* EXERCISE DIRECTIONS:
Output must consist only of the lines of the material below from the one with "Hrvatska narodna banka" through the one with "Le Centre Français", each reproduced exactly; no pictures belong in it.
########################################
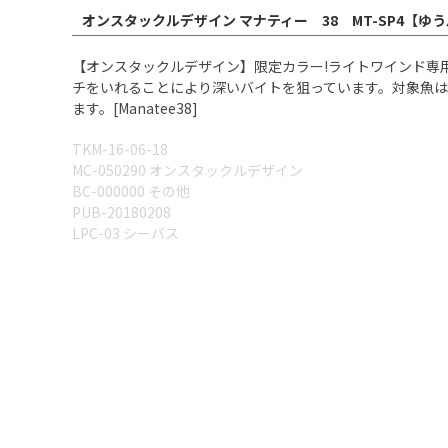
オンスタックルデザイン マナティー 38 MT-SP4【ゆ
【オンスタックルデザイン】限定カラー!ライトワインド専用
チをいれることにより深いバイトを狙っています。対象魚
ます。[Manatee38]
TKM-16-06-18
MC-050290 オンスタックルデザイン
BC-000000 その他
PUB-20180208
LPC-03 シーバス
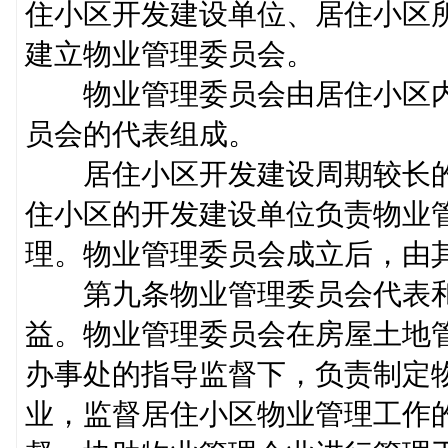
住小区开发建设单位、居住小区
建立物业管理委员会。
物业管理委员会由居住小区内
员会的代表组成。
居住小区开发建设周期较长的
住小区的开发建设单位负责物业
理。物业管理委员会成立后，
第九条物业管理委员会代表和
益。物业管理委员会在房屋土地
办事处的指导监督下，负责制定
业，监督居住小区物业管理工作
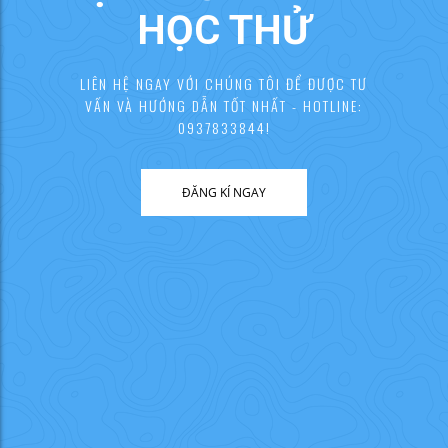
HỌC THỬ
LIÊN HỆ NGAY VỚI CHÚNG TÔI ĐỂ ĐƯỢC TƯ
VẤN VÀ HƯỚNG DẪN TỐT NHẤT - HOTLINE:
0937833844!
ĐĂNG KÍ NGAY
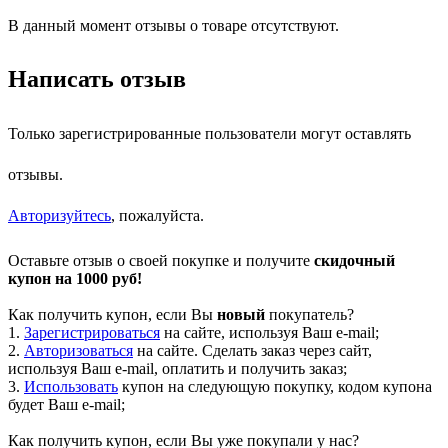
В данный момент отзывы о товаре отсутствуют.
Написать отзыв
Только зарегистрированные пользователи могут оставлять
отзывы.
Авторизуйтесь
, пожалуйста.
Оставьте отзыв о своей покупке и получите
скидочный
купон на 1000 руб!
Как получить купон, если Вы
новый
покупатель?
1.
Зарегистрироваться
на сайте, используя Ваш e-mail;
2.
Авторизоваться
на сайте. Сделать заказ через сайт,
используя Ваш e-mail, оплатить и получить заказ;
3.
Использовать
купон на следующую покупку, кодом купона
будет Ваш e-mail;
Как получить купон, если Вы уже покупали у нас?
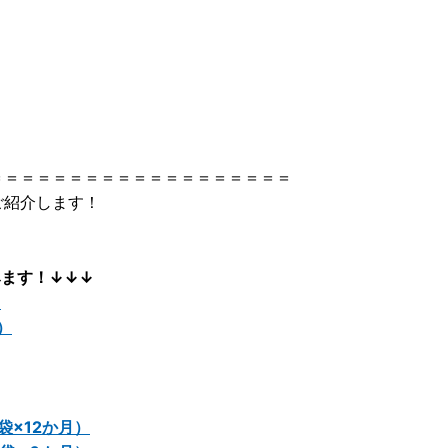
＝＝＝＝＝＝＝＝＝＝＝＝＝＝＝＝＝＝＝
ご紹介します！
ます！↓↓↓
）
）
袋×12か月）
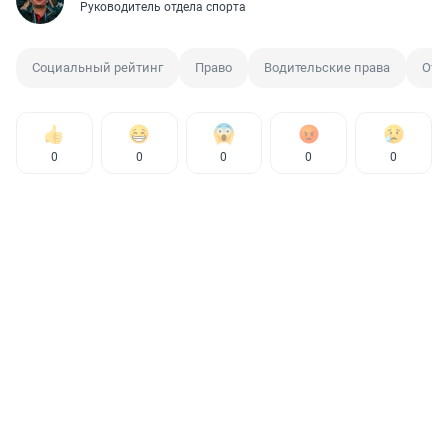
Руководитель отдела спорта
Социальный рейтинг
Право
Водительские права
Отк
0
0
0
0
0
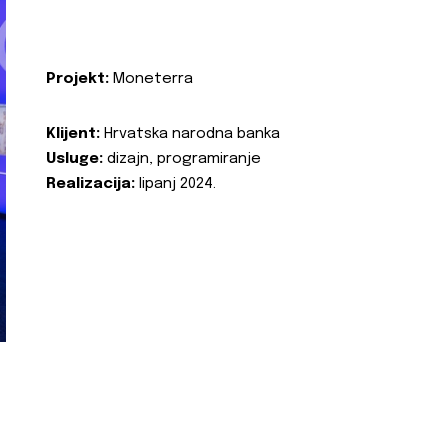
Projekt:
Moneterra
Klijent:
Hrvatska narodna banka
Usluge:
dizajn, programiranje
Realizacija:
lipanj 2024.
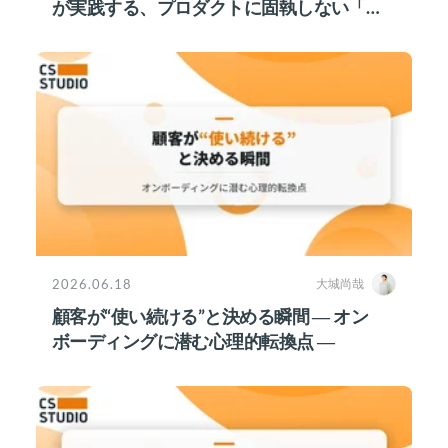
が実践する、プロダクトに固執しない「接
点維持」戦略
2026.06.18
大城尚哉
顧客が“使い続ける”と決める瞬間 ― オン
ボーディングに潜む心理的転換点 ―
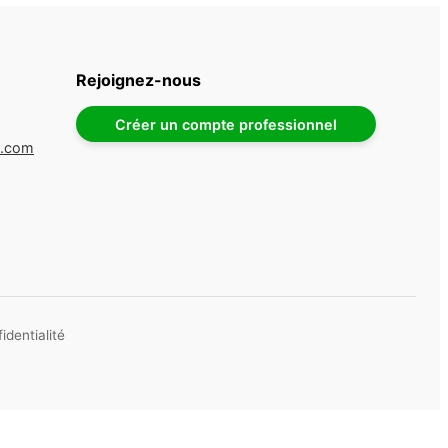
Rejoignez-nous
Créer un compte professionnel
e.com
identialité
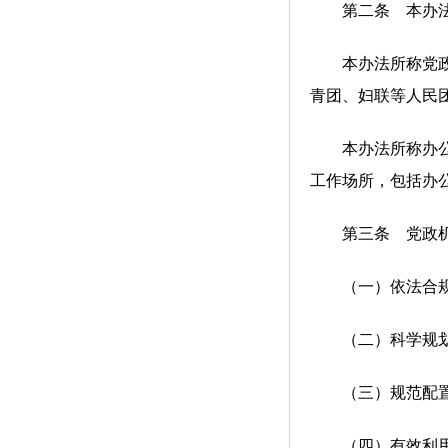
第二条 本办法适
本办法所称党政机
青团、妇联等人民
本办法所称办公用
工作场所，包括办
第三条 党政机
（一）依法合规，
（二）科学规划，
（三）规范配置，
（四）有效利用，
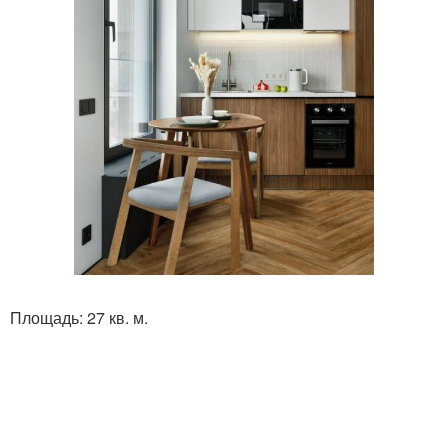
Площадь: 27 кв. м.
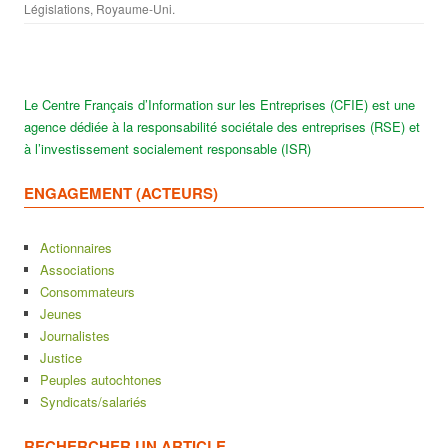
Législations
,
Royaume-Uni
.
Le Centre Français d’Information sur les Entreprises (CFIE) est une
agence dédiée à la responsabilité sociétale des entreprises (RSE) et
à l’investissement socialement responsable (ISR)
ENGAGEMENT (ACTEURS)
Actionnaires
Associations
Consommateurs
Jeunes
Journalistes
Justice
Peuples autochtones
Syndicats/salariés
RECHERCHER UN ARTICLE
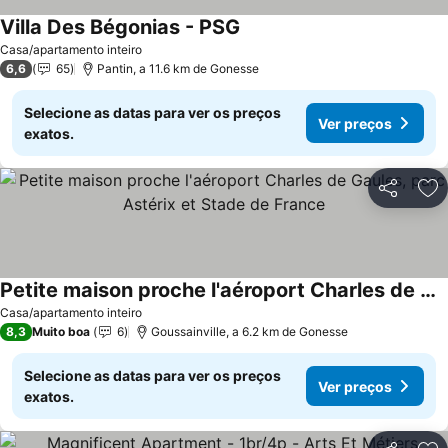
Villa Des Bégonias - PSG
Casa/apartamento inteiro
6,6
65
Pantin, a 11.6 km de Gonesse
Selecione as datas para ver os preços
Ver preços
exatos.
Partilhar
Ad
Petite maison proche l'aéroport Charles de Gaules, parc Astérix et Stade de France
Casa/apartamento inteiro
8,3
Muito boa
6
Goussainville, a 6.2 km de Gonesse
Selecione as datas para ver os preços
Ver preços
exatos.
########################################
* SOLUTION FOR THIS PROBLEM:
Hrvatska narodna banka
Usluge:
dizajn, programiranje
Realizacija:
lipanj 2024.
が実践する、プロダクトに固執しない「接
点維持」戦略
2026.06.18
大城尚哉
顧客が“使い続ける”と決める瞬間 ― オン
ボーディングに潜む心理的転換点 ―
Rejoignez-nous
Créer un compte professionnel
e.com
identialité
第二条 本办法适
本办法所称党政机
青团、妇联等人民
本办法所称办公用
工作场所，包括办
第三条 党政机
（一）依法合规，
（二）科学规划，
（三）规范配置，
（四）有效利用，
Площадь: 27 кв. м.
Législations
,
Royaume-Uni
.
Le Centre Français d’Information sur les Entreprises (CFIE) est une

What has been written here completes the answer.